Damm nicht zu nah an den Häusern errichten

Lamerdingen | rim | Bei ihrer ersten Sitzung im Jahr 2008 beschäftigten sich die Gemeinderäte Lamerdingens mit dem Standort des Hochwasserrückhaltebeckens südlich von Dillishausen. Bertram Mooser vom Kaufbeurer Ingenieurbüro Kolb und Mooser stellte zwei Varianten für den Dammbau an der Salach vor, eine nah am Dorf, die andere in weiterer Entfernung südlich.

Für den Damm in der Nähe des Ortes spreche die Möglichkeit, auf der Krone einen Wirtschaftsweg bis zur Staatsstraße verlängern zu können, sagte Mooser.

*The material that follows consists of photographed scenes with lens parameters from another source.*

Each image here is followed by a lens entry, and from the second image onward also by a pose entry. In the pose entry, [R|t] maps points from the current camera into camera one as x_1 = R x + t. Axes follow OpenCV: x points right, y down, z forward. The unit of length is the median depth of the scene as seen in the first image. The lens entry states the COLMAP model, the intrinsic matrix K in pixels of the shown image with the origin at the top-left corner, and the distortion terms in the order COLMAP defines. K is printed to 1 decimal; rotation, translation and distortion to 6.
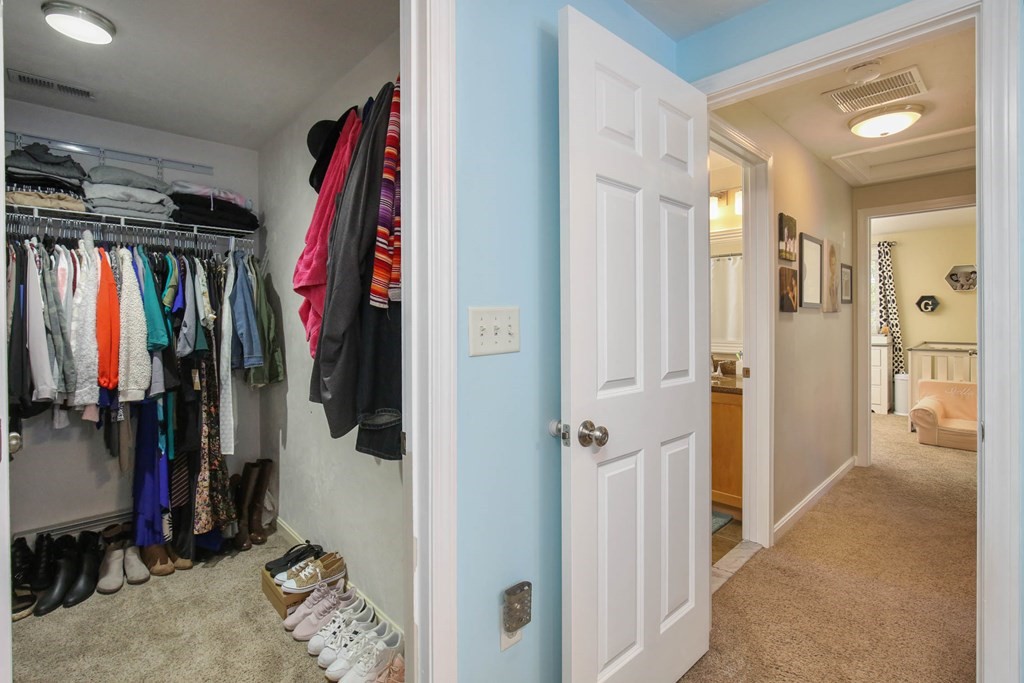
lens RADIAL K [[479.7, 0, 509.2], [0, 479.7, 325.7], [0, 0, 1]] dist [-0.022019, 0.006925]
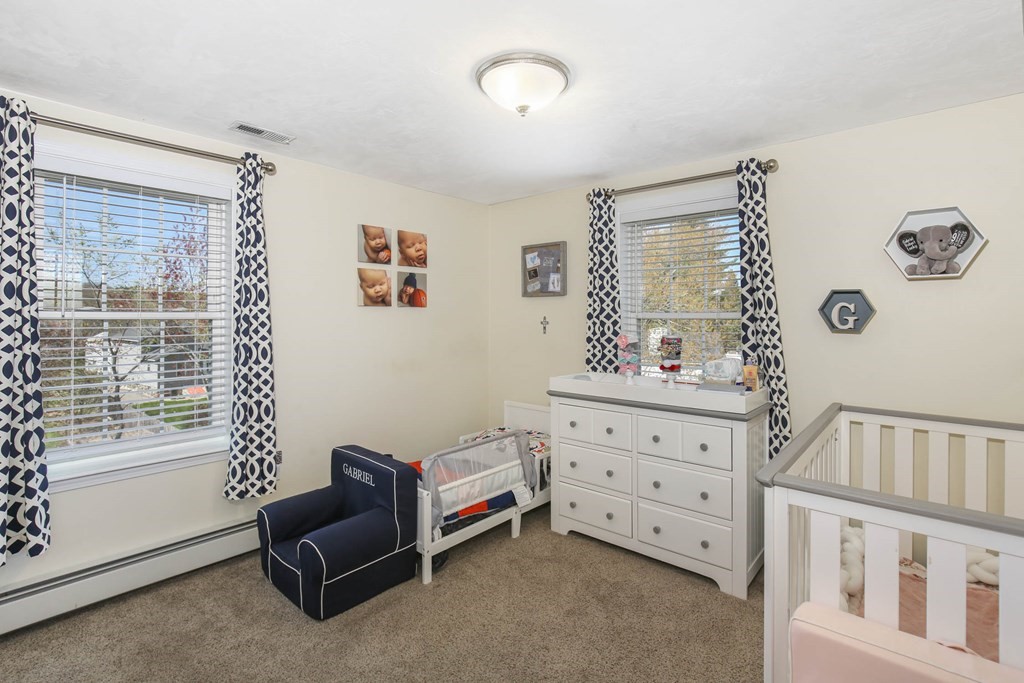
lens RADIAL K [[479.7, 0, 514.2], [0, 479.7, 317.9], [0, 0, 1]] dist [-0.022019, 0.006925]
pose [[0.996650, 0.009302, 0.081251, 0.553534], [-0.007987, 0.999832, -0.016489, -0.030020], [-0.081391, 0.015784, 0.996557, 0.603438]]
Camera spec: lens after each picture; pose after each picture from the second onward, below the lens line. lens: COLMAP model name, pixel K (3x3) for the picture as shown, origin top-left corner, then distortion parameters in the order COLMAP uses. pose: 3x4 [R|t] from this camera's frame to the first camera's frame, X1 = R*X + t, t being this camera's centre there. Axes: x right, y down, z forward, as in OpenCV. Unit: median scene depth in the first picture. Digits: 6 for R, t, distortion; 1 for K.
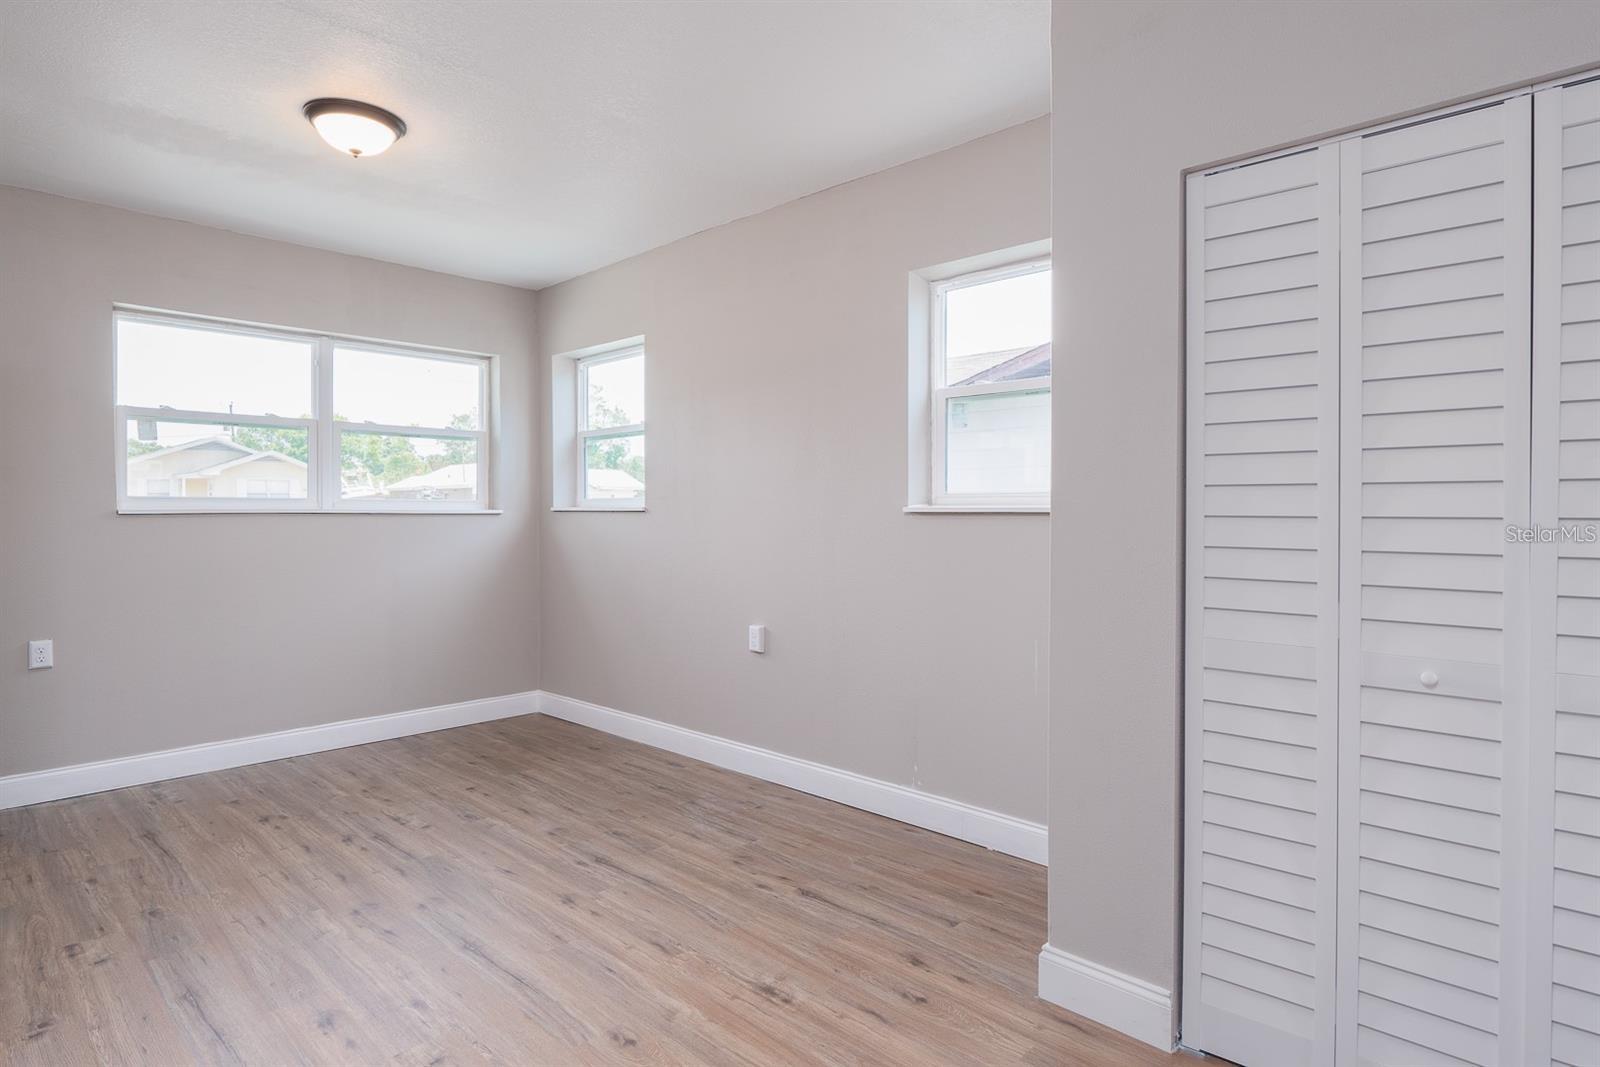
lens RADIAL K [[868.1, 0, 786.7], [0, 868.1, 531.5], [0, 0, 1]] dist [-0.003209, -0.000124]
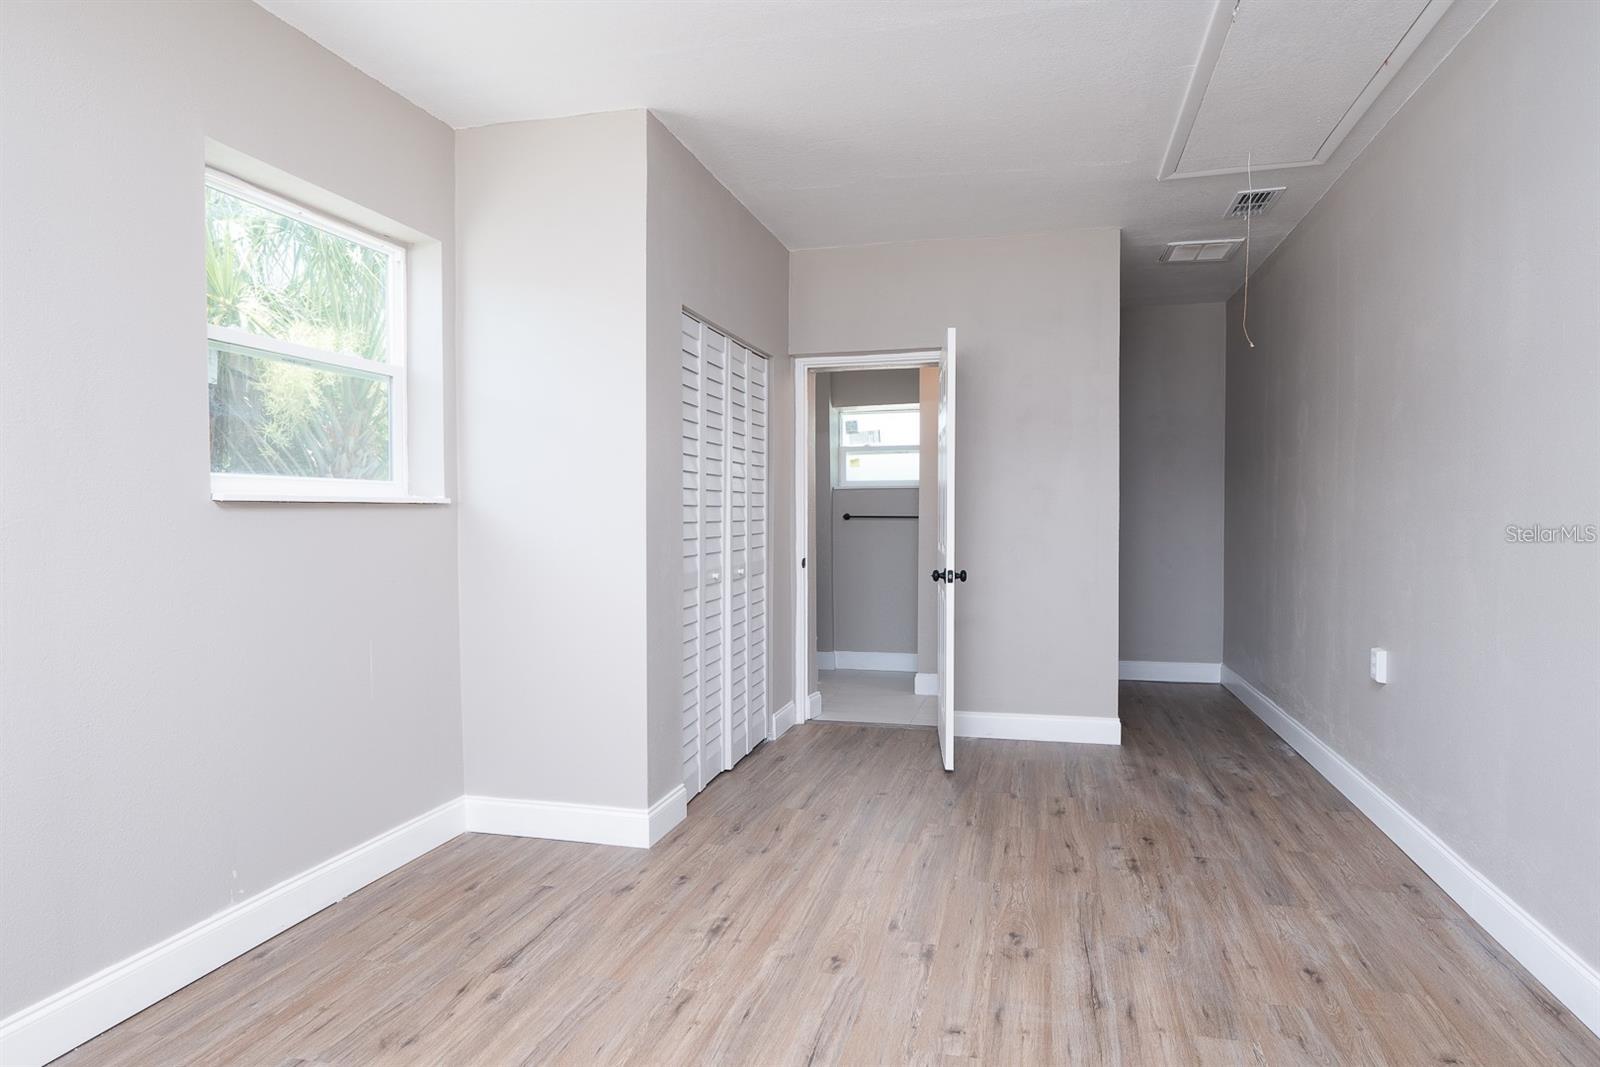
lens RADIAL K [[871.6, 0, 834.8], [0, 871.6, 529.9], [0, 0, 1]] dist [-0.002449, -0.000260]
pose [[-0.518539, -0.016211, 0.854900, -0.878839], [0.022287, 0.999224, 0.032466, -0.020449], [-0.854764, 0.035888, -0.517775, 1.187699]]
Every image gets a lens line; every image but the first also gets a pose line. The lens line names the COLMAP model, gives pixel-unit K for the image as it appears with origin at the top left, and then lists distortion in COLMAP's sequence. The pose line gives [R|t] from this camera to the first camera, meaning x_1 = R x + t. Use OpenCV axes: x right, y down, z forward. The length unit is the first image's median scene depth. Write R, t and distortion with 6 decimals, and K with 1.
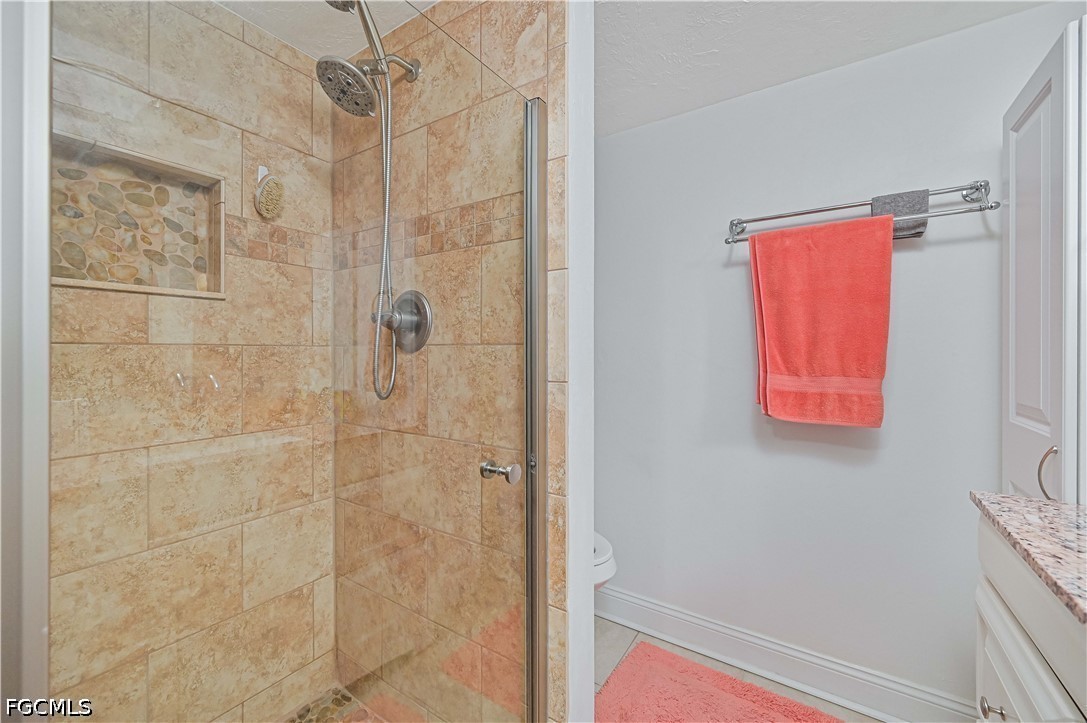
lens RADIAL K [[433.9, 0, 544.1], [0, 433.9, 355.2], [0, 0, 1]] dist [-0.001399, 0.000254]
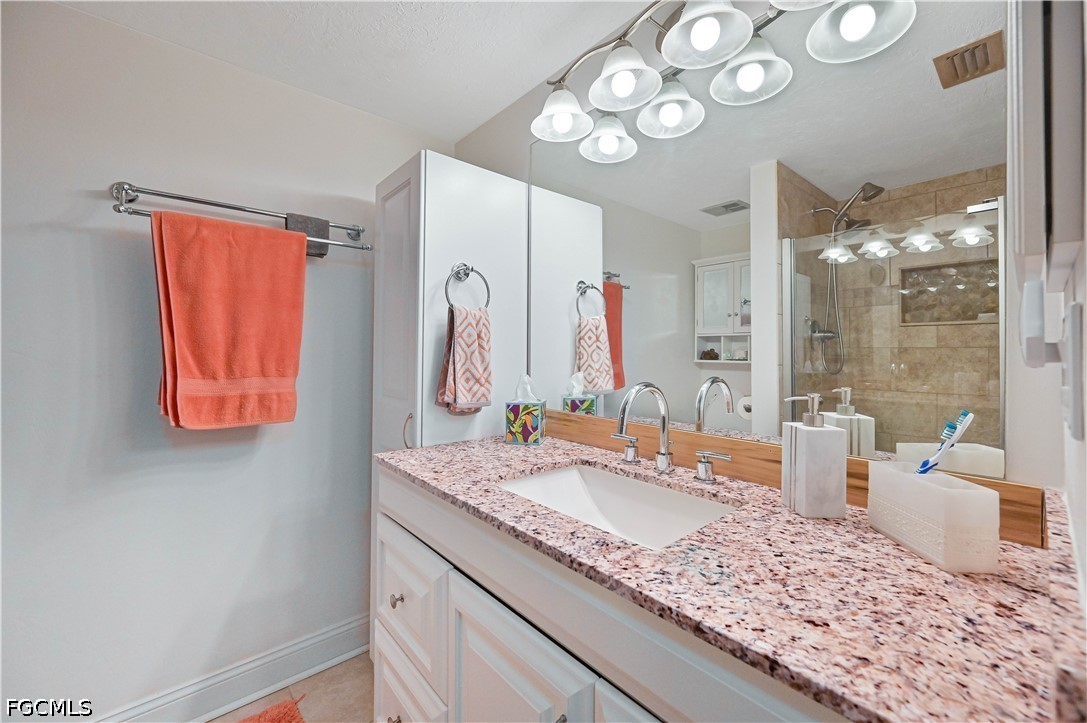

Bei der weiter südlich gelegenen Variante sei vorteilhaft, dass ein Großteil des Grundes bereits in Gemeindebesitz sei. Außerdem werde eine Quellfassung an der Salach im Falle eines hundertjährigen Hochwassers nicht überflutet. Die Quelle diene der Gemeinde als Wassernotversorgung. Im Falle einer Überflutung ist die Qualität dieses Wassers gefährdet.

'Der nächste Schritt ist nun eine Untersuchung des Bodens', sagte Mooser, damit das Wasser nicht unterhalb des Dammes hindurchdrücke. Gefährlich könne das vor allem dann werden, wenn der Damm in Nachbarschaft zu Dillishausen errichtet werde. 'Dann können die nächsten Häuser durch einen Anstieg des Grundwassers beschädigt werden', sagte Mooser.

Das Für und Wider musste nicht lange abgewogen werden. Mehr Sicherheit, wenn der Damm in weiterer Entfernung liegt, dazu der Grund schon in Gemeindebesitz und der Schutz der Quellfassung gaben den Ausschlag für die südliche Lösung. Das Ingenieurbüro wird nun die nächsten Schritte veranlassen.